Seitz Group: Lean Management
Seitz makes valves for various industries, including PET bottle production and nuclear power plants. Four years ago, the company made the decision to keep its production facility in Switzerland despite tremendous cost pressure. CEO Andreas Steiner tells us what actions were taken to boost efficiency following that decision.
Five years ago, Seitz was facing financial trouble. Why was that?
We had invested heavily in hydrogen valves for the automobile industry, but our bet didn’t pay off when the industrial trend headed in a different direction. At the same time, we had somewhat neglected other areas. The cumulative effect of those two actions put us in a difficult situation.
How did you react?
We had to ask ourselves some strategic questions: Are all of our business units still a good fit for us? Should we continue producing in expensive Switzerland, or move abroad? It turned out that Switzerland is the most efficient location for us to have our production.
Lean management often generates its own momentum. Suddenly, everyone is seeing even more room for improvement everywhere.
That is surprising. Could you explain that?
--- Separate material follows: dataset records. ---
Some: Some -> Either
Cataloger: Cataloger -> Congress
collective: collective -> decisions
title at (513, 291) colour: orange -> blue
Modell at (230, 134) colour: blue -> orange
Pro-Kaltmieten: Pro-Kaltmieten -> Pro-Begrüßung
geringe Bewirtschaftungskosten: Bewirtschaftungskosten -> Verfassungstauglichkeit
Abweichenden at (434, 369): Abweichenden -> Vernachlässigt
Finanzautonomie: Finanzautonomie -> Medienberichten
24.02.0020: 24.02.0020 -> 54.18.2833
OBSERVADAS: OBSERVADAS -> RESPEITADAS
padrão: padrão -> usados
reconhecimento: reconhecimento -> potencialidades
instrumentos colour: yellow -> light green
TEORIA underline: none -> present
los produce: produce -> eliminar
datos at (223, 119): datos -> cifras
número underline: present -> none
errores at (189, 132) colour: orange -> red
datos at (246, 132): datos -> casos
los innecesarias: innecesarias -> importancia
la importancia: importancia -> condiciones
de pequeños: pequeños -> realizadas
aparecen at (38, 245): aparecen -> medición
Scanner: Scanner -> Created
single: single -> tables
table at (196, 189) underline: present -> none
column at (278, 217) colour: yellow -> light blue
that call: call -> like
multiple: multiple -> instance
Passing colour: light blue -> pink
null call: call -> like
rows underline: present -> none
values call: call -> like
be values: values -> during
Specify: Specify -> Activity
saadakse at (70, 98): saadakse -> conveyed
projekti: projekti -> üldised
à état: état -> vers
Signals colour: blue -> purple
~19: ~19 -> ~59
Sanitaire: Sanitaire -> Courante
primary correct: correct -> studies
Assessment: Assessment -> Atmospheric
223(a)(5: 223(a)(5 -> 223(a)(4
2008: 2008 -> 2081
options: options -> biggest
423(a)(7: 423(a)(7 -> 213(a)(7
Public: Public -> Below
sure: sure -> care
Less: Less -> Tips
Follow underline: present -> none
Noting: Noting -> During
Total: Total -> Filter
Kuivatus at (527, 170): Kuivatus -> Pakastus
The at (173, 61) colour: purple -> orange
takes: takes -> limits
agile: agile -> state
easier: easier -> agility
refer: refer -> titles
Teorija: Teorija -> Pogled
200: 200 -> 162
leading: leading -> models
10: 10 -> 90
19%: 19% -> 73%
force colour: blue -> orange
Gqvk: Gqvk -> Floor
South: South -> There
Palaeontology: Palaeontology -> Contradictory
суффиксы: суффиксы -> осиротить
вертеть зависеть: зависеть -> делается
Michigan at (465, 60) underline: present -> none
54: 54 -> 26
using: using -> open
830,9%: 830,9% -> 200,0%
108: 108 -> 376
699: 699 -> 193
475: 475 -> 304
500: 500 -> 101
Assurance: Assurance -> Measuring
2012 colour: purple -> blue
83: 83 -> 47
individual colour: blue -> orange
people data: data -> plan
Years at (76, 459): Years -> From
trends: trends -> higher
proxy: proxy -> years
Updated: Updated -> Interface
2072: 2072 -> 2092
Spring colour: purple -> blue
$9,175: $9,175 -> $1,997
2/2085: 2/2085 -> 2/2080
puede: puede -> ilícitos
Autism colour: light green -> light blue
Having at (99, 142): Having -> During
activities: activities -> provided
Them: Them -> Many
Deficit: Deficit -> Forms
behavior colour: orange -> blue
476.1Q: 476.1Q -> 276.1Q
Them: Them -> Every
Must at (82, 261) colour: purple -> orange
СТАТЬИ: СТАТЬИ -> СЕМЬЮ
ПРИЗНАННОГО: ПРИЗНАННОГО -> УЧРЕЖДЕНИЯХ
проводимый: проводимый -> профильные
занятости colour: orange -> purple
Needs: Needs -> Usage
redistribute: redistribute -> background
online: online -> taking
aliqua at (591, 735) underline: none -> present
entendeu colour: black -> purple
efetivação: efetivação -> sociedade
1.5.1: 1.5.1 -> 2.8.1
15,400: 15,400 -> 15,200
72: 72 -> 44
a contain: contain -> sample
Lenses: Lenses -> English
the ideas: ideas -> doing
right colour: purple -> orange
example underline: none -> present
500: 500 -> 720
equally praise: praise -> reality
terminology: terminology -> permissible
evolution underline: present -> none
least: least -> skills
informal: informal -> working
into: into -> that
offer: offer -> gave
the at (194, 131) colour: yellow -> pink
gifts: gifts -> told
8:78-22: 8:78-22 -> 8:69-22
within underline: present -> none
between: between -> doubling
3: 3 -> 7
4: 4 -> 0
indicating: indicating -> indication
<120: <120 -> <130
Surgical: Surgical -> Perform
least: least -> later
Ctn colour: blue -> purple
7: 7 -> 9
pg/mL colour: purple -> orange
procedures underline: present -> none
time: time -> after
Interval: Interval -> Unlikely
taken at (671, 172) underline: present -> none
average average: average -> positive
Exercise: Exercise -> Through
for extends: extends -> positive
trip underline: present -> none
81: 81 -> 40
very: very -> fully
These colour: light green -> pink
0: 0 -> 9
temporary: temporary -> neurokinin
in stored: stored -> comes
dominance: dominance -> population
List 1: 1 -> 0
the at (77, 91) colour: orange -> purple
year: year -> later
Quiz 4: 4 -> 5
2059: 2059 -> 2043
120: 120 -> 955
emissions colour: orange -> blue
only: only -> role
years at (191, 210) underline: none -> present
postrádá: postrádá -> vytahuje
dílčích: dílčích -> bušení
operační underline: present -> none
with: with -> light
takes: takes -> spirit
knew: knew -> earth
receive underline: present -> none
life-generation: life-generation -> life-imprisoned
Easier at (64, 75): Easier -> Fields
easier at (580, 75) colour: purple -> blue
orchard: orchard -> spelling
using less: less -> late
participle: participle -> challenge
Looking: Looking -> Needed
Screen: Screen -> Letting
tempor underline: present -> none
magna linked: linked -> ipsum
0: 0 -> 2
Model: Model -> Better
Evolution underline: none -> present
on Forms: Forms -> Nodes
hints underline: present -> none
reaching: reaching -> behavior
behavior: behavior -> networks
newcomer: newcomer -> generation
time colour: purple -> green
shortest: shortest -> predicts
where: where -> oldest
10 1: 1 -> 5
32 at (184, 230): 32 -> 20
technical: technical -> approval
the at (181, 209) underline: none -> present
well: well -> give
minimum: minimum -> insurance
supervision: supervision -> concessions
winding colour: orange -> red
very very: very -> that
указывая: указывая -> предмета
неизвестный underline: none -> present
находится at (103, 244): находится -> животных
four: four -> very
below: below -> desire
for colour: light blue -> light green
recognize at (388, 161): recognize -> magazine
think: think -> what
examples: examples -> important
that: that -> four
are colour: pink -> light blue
We managed to heavily automate our production facility. In particular, we invested in robotic systems that not only fit the machines with parts, but also retool them. That way, we can manufacture a different model without manual intervention. Despite the automation, we did not have to cut the number of employees, because we now also make the parts ourselves that we used to procure from suppliers.
In 2011, Seitz received the Swiss Lean Award. What part of the award was lean?
The “lean” refers to production, so the award was for having lean production practices – in other words, preventing waste. Switzerland has been an expensive country to produce in for a long time, and Seitz realized early that efficiency is the key to securing Swiss jobs. The fact that our production process was already designed to be lean even before the European debt crisis was a tremendous help to us. Otherwise, the strong Swiss franc would have affected us a lot more.
Is your production plant the only part of your company that works according to lean criteria?
Most people refer primarily to production processes when they used the word “lean.” However, the lean methodology does not have its full effect until all areas of the business are involved. Right now, we are restructuring our offices according to lean practices. To this end, we have appointed a number of employees as lean coaches. They attend classes, devise measures, and then get their coworkers involved. Lean management often generates its own momentum. Suddenly, everyone is seeing even more room for improvement everywhere.
Can you give some examples?
Until just recently, it was taking us way too long to produce prototypes. We then analyzed the entire process and counted a total of 149 steps. Through more rigorous planning of the production process and eliminating unnecessary steps, we managed to cut the production time roughly in half.
And what about administration? What does lean look like there?
Order is important in that area, as well, because having to look for things is a form of waste. I used to have various stacks of folders on my desk. Today, everything is within reach and divided into three categories: things I use daily, weekly, and monthly. Everything has its assigned place. If anything happens to me, my deputy can immediately find what he needs.
Hopefully, that won’t be necessary. But your successor was announced just recently. What changes are about to take place at Seitz?
For the time being, none. But over the medium term, Fabian Seitz, the son of our company’s owner, Urs Seitz, will be taking over my function. I already knew that when I was hired. Fabian Seitz is currently earning his stripes outside the company so that he will possess the necessary skills when it comes time to assume his position as CEO.